# Given text
-.-.-

Write-to-read conversion always succeeds (you hold exclusive access). Optimistic-to-read conversion requires a CAS (you don't hold any lock). Read-to-read is a no-op.

Conversion Matrix

From	To	Method	Succeeds when
Optimistic	Read	`tryConvertToReadLock(stamp)`	Stamp valid + CAS succeeds
Optimistic	Write	`tryConvertToWriteLock(stamp)`	Stamp valid + no locks held + CAS
Read	Write	`tryConvertToWriteLock(stamp)`	Sole reader (no other readers)
Write	Read	`tryConvertToReadLock(stamp)`	Always (already exclusive)
Read	Read	`tryConvertToReadLock(stamp)`	Always (no-op, returns same stamp)
Write	Write	`tryConvertToWriteLock(stamp)`	Always (no-op, returns same stamp)

-.-.-

# Listed records
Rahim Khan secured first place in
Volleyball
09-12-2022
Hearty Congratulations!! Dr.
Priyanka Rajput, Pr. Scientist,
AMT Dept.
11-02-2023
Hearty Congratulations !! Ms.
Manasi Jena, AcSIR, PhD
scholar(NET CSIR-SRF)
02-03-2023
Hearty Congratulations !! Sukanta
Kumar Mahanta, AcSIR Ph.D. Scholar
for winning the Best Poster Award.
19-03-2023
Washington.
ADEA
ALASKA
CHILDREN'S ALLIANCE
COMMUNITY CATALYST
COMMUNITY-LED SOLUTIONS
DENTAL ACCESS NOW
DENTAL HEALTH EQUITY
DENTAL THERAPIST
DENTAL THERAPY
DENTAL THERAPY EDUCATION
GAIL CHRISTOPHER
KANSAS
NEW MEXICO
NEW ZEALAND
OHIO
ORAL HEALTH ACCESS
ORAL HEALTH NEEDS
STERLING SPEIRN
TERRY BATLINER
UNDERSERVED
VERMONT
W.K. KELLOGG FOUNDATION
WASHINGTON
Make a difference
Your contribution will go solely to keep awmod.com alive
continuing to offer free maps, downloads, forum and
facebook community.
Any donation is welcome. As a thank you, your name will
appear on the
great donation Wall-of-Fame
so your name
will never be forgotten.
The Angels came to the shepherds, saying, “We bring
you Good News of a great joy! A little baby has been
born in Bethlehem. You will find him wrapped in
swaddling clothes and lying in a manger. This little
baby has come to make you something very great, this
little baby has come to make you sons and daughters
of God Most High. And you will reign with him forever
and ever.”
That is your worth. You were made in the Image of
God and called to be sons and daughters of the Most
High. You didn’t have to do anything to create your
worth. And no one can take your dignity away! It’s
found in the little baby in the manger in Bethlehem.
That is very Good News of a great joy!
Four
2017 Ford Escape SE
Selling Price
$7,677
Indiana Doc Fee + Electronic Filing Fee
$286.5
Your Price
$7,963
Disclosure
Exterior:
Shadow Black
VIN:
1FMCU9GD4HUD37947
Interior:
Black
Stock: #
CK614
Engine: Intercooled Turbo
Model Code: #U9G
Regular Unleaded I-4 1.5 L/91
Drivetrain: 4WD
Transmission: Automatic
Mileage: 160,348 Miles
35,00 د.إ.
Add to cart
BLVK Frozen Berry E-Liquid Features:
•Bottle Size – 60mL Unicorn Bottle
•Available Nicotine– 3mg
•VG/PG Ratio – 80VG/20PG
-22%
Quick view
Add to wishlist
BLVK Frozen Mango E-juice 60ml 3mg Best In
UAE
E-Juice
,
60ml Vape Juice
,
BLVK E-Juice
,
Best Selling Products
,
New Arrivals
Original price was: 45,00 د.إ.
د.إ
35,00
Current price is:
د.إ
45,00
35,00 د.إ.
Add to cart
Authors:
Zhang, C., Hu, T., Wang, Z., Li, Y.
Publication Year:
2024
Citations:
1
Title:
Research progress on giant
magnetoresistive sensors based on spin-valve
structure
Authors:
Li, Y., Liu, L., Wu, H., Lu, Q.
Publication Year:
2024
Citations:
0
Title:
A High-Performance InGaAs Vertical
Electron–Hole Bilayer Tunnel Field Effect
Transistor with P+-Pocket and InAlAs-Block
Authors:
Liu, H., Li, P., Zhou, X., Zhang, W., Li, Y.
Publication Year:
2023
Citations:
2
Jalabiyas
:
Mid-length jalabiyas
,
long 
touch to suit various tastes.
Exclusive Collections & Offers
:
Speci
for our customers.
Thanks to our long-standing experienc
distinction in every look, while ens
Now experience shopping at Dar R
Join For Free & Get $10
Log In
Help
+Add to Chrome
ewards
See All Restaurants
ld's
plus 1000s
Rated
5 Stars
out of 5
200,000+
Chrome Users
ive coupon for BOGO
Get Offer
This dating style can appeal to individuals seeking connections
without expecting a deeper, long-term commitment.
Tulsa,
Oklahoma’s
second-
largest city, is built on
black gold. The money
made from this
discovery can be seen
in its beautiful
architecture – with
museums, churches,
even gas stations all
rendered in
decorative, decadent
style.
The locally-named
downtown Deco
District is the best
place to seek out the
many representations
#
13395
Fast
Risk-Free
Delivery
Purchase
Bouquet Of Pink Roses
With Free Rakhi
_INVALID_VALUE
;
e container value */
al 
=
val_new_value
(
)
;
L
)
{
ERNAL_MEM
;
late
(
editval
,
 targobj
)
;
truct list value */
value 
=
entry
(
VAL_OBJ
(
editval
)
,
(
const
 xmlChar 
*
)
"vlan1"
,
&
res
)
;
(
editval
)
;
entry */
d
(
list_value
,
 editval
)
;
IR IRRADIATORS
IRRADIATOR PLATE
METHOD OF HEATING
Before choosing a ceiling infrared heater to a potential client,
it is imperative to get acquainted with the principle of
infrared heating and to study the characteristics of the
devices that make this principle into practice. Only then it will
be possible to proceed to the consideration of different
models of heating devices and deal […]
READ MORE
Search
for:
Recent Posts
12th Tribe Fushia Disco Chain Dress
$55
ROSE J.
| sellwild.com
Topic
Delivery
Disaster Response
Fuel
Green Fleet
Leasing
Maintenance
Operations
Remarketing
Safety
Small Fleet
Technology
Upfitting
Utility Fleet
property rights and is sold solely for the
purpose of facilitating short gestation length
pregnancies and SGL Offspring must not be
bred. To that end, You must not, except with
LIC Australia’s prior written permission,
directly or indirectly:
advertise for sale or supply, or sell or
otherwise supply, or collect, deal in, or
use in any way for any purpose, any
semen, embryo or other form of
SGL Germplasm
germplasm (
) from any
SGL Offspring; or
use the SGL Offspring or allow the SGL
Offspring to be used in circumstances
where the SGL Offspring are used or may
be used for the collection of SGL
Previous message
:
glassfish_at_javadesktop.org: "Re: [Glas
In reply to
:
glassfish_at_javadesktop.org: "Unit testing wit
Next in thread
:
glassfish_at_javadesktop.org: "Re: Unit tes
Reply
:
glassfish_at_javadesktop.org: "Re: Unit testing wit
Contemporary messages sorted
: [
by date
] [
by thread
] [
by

-.-.-

# Work instructions
[A] Retype the passage on lock conversion between "Write-to-read conversion always" and "is a no-op.", inclusive, without any alteration.
[B] Echo the records from their opening line through the line containing "Hearty Congratulations !! Sukanta", with both ends included and every character unchanged.
The passage on lock conversion and the records were drawn from unrelated sources.

# Solved tasks
[A]
Write-to-read conversion always succeeds (you hold exclusive access). Optimistic-to-read conversion requires a CAS (you don't hold any lock). Read-to-read is a no-op.

[B]
Rahim Khan secured first place in
Volleyball
09-12-2022
Hearty Congratulations!! Dr.
Priyanka Rajput, Pr. Scientist,
AMT Dept.
11-02-2023
Hearty Congratulations !! Ms.
Manasi Jena, AcSIR, PhD
scholar(NET CSIR-SRF)
02-03-2023
Hearty Congratulations !! Sukanta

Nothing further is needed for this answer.